On Thursday, de Blasio announced that large events requiring a permit from city officials would be canceled through the end of September, putting the kibosh on events like Brooklyn’s West Indian American Day Carnival, Manhattan’s Dominican Day Parade and Little Italy’s San Gennaro festival.
However, de Blasio appeared to give the go-ahead to the protests that have swept the city following the May 25 death of George Floyd in Minneapolis police custody.
“This is a historic moment of change,” de Blasio told CNN host Wolf Blitzer Thursay. “We have to respect that but also say to people the kinds of gatherings we’re used to, the parades, the fairs — we just can’t have that while we’re focusing on health right now,”
Hilton also called out the mayor for a Thursday “PR stunt” in which he helped paint “Black Lives Matter” in big lettering on Fifth Avenue outside Trump Tower.
“We’ve seen a lot of examples over the past few weeks and months of what’s being described as ‘performative wokeness’ and stunts and symbols and superficial things that actually don’t change anything in the real world,” Hilton said. “This, however, is a particularly sickening example of that.
“While he’s painting Black Lives Matter on that particular street in New York, you literally have Black people dying on the mayors’ streets in New York because of his failures over policing,” he asserted.
Last week, the Bigg Apple’s lawmakers voted on budget changes that shifted $1 billion from the NYPD to programs that assist in youth and community development.

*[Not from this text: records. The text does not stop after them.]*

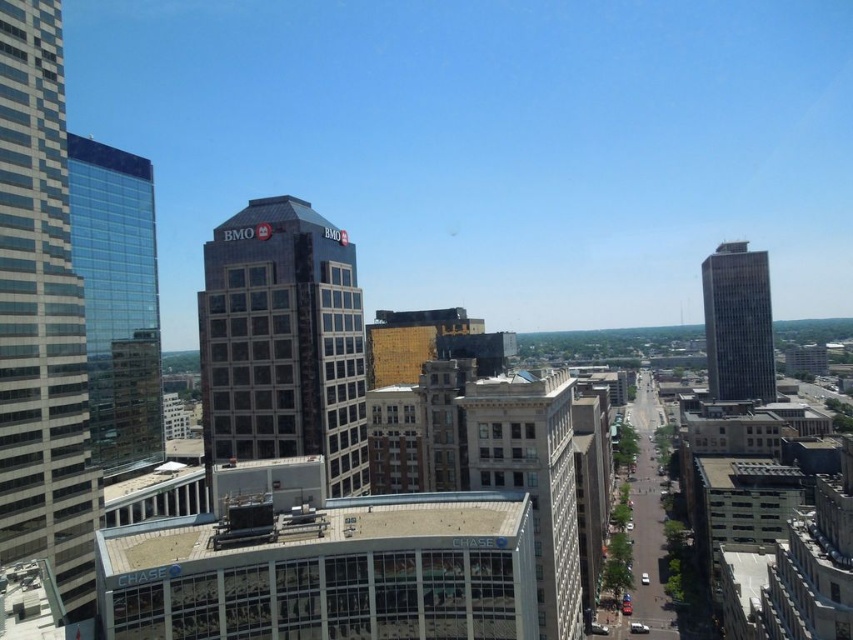
Question: Can you confirm if transparent glass skyscraper at left is positioned to the right of gray stone building at center?

Choices:
 (A) no
 (B) yes

Answer: (A)

Question: Which of these objects is positioned farthest from the gray glass skyscraper at right?

Choices:
 (A) dark gray glass building at center
 (B) glassy reflective skyscraper at left
 (C) gray stone building at center

Answer: (B)

Question: Which point is closer to the camera?

Choices:
 (A) (737, 250)
 (B) (125, 164)
 (C) (558, 392)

That was followed by a bloody Fourth of July weekend which saw 64 New Yorkers shot, 11 fatally – including a young father who was shot while holding hands with his 6-year-old daughter in the Bronx.
In all, the city recorded 205 shootings in the month of June, a 130 percent increase over the 89 shootings that took place in the same month last year.
“I’m all for police reform. I’ve made that argument over and over again: sensible police reform, that’s needed,” said Hilton. “What we don’t need is police retreat, because that means more people will be killed, including Black people.”
“And, that’s what’s happening on his watch,” he concluded. “It’s totally shameful.”